## SOURCE DATA
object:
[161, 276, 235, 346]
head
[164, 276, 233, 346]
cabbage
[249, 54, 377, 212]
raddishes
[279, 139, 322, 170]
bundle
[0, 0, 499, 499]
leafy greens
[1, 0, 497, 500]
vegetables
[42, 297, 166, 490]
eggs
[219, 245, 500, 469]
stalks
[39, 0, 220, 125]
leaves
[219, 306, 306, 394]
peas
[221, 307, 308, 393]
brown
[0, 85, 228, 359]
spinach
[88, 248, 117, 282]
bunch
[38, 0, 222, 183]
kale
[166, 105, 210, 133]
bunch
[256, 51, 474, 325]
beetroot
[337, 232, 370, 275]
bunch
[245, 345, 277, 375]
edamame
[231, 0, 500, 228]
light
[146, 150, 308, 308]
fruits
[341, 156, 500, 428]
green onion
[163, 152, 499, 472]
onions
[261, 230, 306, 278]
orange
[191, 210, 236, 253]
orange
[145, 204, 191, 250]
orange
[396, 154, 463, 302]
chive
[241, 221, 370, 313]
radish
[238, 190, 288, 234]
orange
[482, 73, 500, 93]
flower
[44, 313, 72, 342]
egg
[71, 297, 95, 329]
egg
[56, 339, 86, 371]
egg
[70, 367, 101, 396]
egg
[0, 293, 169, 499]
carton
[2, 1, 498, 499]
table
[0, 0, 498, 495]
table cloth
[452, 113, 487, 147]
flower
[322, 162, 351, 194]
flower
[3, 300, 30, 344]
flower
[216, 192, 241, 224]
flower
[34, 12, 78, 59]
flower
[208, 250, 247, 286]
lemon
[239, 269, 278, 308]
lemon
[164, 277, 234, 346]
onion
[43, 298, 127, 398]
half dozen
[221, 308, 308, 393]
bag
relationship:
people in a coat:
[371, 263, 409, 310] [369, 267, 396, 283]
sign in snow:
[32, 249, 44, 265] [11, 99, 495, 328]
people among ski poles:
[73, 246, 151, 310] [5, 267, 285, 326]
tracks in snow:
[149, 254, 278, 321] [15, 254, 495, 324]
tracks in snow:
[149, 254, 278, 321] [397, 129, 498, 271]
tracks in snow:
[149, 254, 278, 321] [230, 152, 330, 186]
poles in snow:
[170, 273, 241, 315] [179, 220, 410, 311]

## WHAT IS BEING ASKED
Reproduce the lines from the line containing "[221, 308, 308, 393]" up to and including the final line, with no changes.

## FULL OUTPUT
[221, 308, 308, 393]
bag
relationship:
people in a coat:
[371, 263, 409, 310] [369, 267, 396, 283]
sign in snow:
[32, 249, 44, 265] [11, 99, 495, 328]
people among ski poles:
[73, 246, 151, 310] [5, 267, 285, 326]
tracks in snow:
[149, 254, 278, 321] [15, 254, 495, 324]
tracks in snow:
[149, 254, 278, 321] [397, 129, 498, 271]
tracks in snow:
[149, 254, 278, 321] [230, 152, 330, 186]
poles in snow:
[170, 273, 241, 315] [179, 220, 410, 311]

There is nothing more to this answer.